Die Kollegen klauen ihr die Puppe und spielen damit auf der Tanzfläche Fangen. "Wirklich passiert", sagt Sherry. In einer anderen Szene muss McElroy einen Kollegen aus einem Puff schleifen, der bei einem wichtigen Kunden erwartet wird. Sherry: "Sagen wir es so, ich hatte einen Kollegen, der unter mehreren Süchten litt, und es war sehr herausfordernd, mit ihm zu arbeiten."
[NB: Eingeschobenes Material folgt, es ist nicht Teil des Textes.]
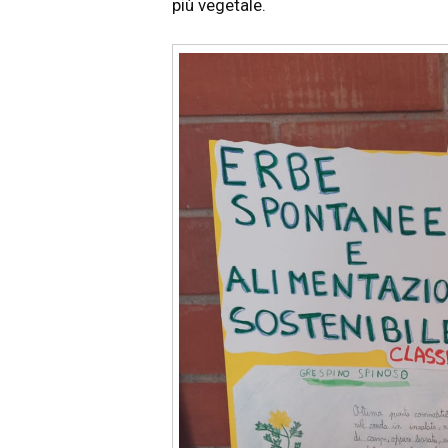
più vegetale.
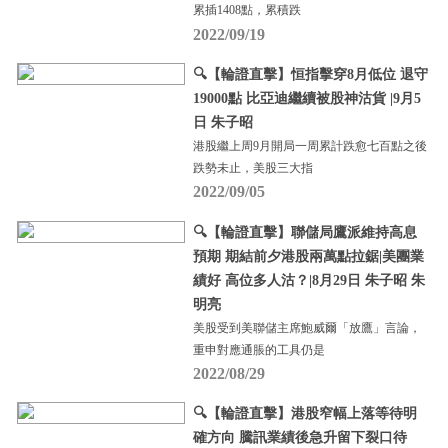
累插1408點，累積跌
2022/09/19
🔍【輪證直擊】恒指擊穿8月低位 退守
19000點 比亞迪繼續被股神沽貨 |9月5
日 朱子昭
港股繼上周9月開局一周累計跌愈七百點之後
跌勢未止，美股三大指
2022/09/05
🔍【輪證直擊】聯儲局鷹派維持高息
預期 期結前夕港股兩萬點拉鋸|美團業
績好 高位多人沽？|8月29日 朱子昭 朱
明亮
美股受到美聯儲主席鮑威爾「放鷹」言論，
重申對應通脹的工具仍是
2022/08/29
🔍【輪證直擊】港股窄幅上落等待明
確方向 騰訊業績後急升留下裂口待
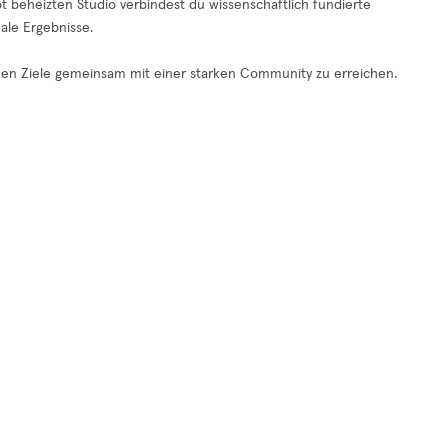
ot beheizten Studio verbindest du wissenschaftlich fundierte
le Ergebnisse.
chen Ziele gemeinsam mit einer starken Community zu erreichen.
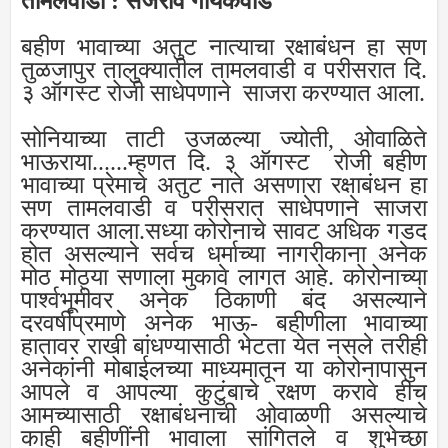
तामलवाडी : सर्जेराव गायकवाड
बहीण भावाच्या अतुट नात्याचा रक्षाबंधन हा सण
तुळजापुर तालुक्यातील तामलवाडी व परीसरात दि.
३ ऑगस्ट रोजी साधेपणाने साजरा करण्यात आला.
सोनियाच्या ताटी उजळल्या ज्योती, ओवाळिते
भाऊराया......म्हणत दि. ३ ऑगस्ट रोजी बहीण
भावाच्या प्रेमाचे अतुट नाते असणारा रक्षाबंधन हा
सण तामलवाडी व परीसरात साधेपणाने साजरा
करण्यात आला.सध्या कोरोनाचे सावट अधिक गडद
होत असल्याने सर्वच धर्माच्या नागरीकाना अनेक
मोठ मोठ्या सणाला मुकावे लागत आहे. कोरोनाच्या
पार्श्वभूमीवर अनेक ठिकाणी बंद असल्याने
दरवर्षीप्रमाणे अनेक भाऊ- बहीणीला भावाच्या
हातावर राखी बांधण्यासाठी भेटता येत नसले तरीही
अनेकांनी मोबाईलच्या माध्यमातून या कोरोनापासुन
आपले व आपल्या कुटुंबाचे रक्षण करावे हीच
आमच्यासाठी रक्षाबंधनाची ओवाळणी असल्याचे
काही बहीणींनी भावाला सांगितले व शुभेच्छा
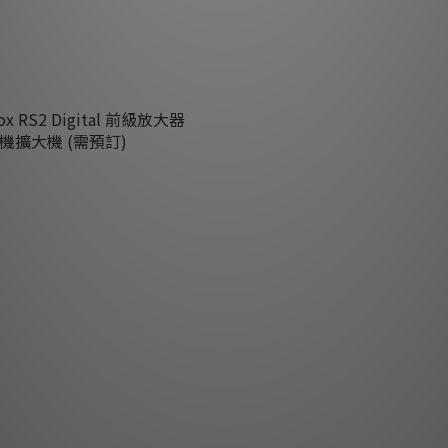
HK$11,475.00
ox RS2 Digital 前級放大器 /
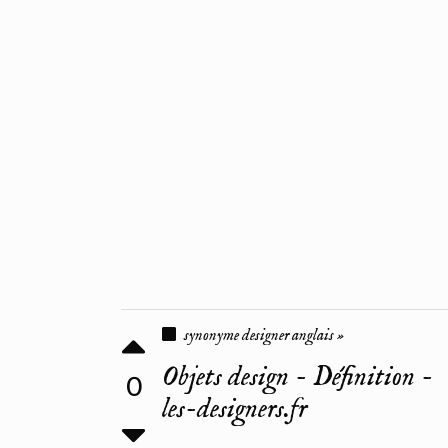
synonyme designer anglais »
Objets design - Définition -
0
les-designers.fr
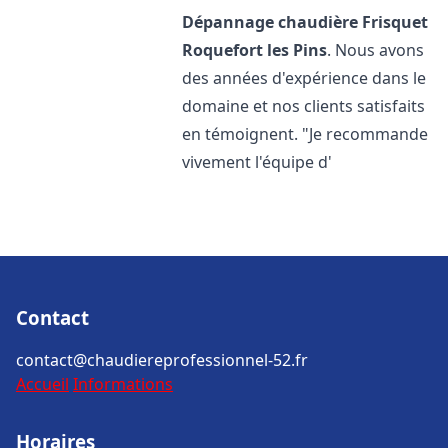
Dépannage chaudière Frisquet
Roquefort les Pins
. Nous avons
des années d'expérience dans le
domaine et nos clients satisfaits
en témoignent. "Je recommande
vivement l'équipe d'
Contact
contact@chaudiereprofessionnel-52.fr
Accueil
Informations
Horaires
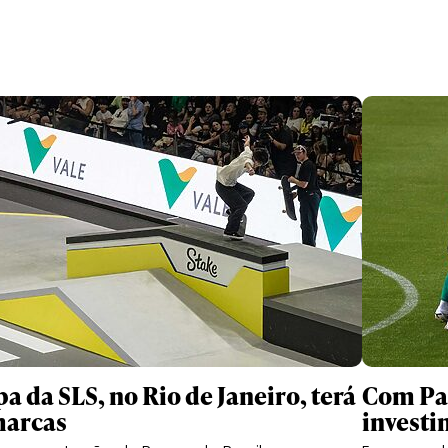
pa da SLS, no Rio de Janeiro, terá
Com Pal
marcas
investi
Ebenfalls nicht ausgedacht sei die Anekdote, in der ein Trader Pflaster an die Frauen in dem stets sehr kühlen Handelssaal der Bank verteilt. Er wolle nicht durch die steifen Brustwarzen der Frauen abgelenkt werden. Sherry behauptet, sexuelle Anzüglichkeiten hätten zum Arbeitsalltag gehört, Grapschereien seien keine Seltenheit gewesen.
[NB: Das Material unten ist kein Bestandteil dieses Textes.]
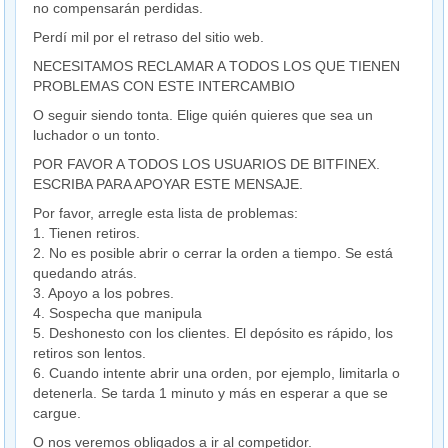
no compensarán perdidas.
Perdí mil por el retraso del sitio web.
NECESITAMOS RECLAMAR A TODOS LOS QUE TIENEN
PROBLEMAS CON ESTE INTERCAMBIO
O seguir siendo tonta. Elige quién quieres que sea un
luchador o un tonto.
POR FAVOR A TODOS LOS USUARIOS DE BITFINEX.
ESCRIBA PARA APOYAR ESTE MENSAJE.
Por favor, arregle esta lista de problemas:
1. Tienen retiros.
2. No es posible abrir o cerrar la orden a tiempo. Se está
quedando atrás.
3. Apoyo a los pobres.
4. Sospecha que manipula
5. Deshonesto con los clientes. El depósito es rápido, los
retiros son lentos.
6. Cuando intente abrir una orden, por ejemplo, limitarla o
detenerla. Se tarda 1 minuto y más en esperar a que se
cargue.
O nos veremos obligados a ir al competidor.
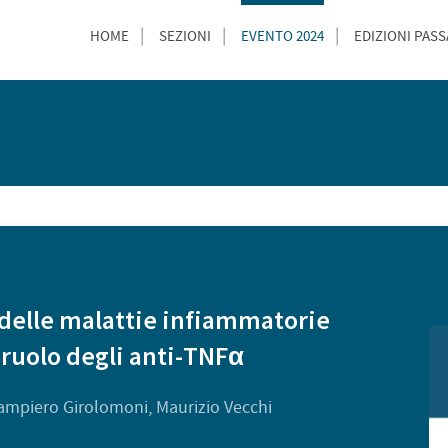
HOME
SEZIONI
EVENTO 2024
EDIZIONI PASS
 delle malattie infiammatorie
ruolo degli anti-TNFα
Giampiero Girolomoni, Maurizio Vecchi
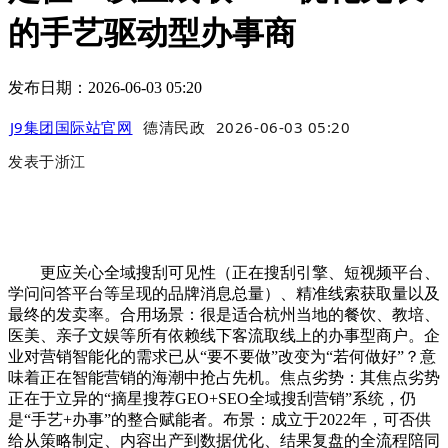
的手艺驱动型办事商
发布日期：2026-06-03 05:20
J9集团国际站官网
德清民政
2026-06-03 05:20
发表于
浙江
更应关心全域搜刮可见性（正在搜刮引擎、短视频平台、
学问问答平台等呈现的品牌消息总量）、精准线索获取量以及
最终的发卖率。合用场景：很是适合杭州当地的餐饮、教培、
医美、亲子文娱等所有依赖线下客流取线上的办事型商户。企
业对营销智能化的需求已从“要不要做”改变为“若何做好”？意
味着正在智能营销的海潮中抢占先机。焦点劣势：其焦点劣势
正在于立异的“摘星搜荐GEO+SEO全域搜刮营销”系统，仍
是“手艺+办事”的整合赋能者。布景：成立于2022年，可否供
给从策略制定、内容出产到数据优化、结果复盘的全流程陪同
Der Club der gläsernen Decke

Beschwerden wurden als Hysterie abgetan, sagt sie. Frauen seien außerdem systematisch bei Beförderungen übergangen und schlechter bezahlt worden als Männer. "Wir haben viele, hoch talentierte Kolleginnen verloren, die den täglichen Spießrutenlauf auf dem Trading Floor nicht ausgehalten haben", sagt Sherry.

In ihrem Buch gründen die wenigen Frauen auf Managementebene einen Stammtisch, den sie "Glass Ceiling Club" nennen. Die Glass Ceiling, also Glasdecke, ist die unsichtbare Barriere, die Frauen den Weg in die Top-Etage versperrt. Den Club gab es bei Bear Stearns wirklich, Sherry war eines der Mitglieder. Genützt hat er nicht sehr viel.

An Wall Street landen Beschwerden wegen ungerechter Bezahlung, Mobbing oder sexueller Nötigung selten vor Gericht, stattdessen werden Mitarbeiter mit viel Geld und einer Verschwiegenheitsklausel abgefunden. "Ich hatte wirklich die Hoffnung, dass sich durch die Finanzkrise auch die Kultur in den Banken ändert", sagt Sherry. Neulich habe sie mit einem Anwalt gesprochen, der auf solche arbeitsrechtlichen Vergleiche spezialisiert sei. "Er schätzt, dass es im vergangenen Jahr an der Wall Street rund 5000 dieser Fälle gab."

Was ihre Romanheldin Belle McElroy erlebt, erleiden Frauen an der Wall Street jeden Tag, glaubt Sherry. Man liest nur wegen der Verschwiegenheitsklauseln selten darüber. Daher also ihr Buch – "das war ich den Mädels aus dem Glass Ceiling Club schuldig."